Basic survives — barely
The Supreme Court held today that plaintiffs in securities fraud cases may continue to use a 26-year-old presumption that "the price of stock traded in an efficient market reflects all public, material information — including material misstatements." Halliburton Co. v. Erica P. John Fund, Inc., No. 13-317, slip op. at 1 (U.S. June 23, 2014) (declining to overrule Basic Inc. v. Levinson, 485 U.S. 224 (1988).
But the Court went on to hold that defendants may "rebut the presumption of reliance with evidence of a lack of price impact" in order to defeat class certification. Id. at 16.
Chief Justice Roberts authored the majority opinion, in which Justices Breyer, Ginsburg, Kagan, Kennedy, and Sotomayor joined.
Justice Ginsburg, in concurrence, noted that "[a]dvancing price impact consideration from the merits stage to the certification stage may broaden the scope of discovery available at certification" but "should impose no heavy toll on securities-fraud plaintiffs with tenable claims." Id. concurrence at 1. Justices Breyer and Sotomayor joined her opinion.

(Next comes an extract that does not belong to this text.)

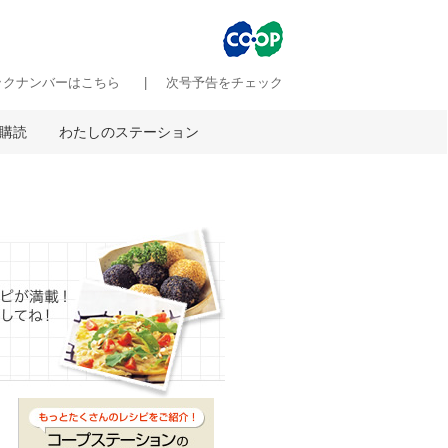
ックナンバーはこちら
次号予告をチェック
購読
わたしのステーション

Justice Thomas, also concurring, explained why he would overrule Basic. Justices Alito and Scalia agreed with him.
Contrary to Justice Ginsburg's optimistic view, the Court's allowance of attacks on the presumption of reliance at the class certification stage will vastly increase the expense of litigating certification issues. Event studies and other analyses by experts will result in expenditures of hundreds of thousands if not millions of dollars.
The number of law firms that can afford to prosecute securities class actions will continue to shrink.
Securities fraud will become less risky and more profitable.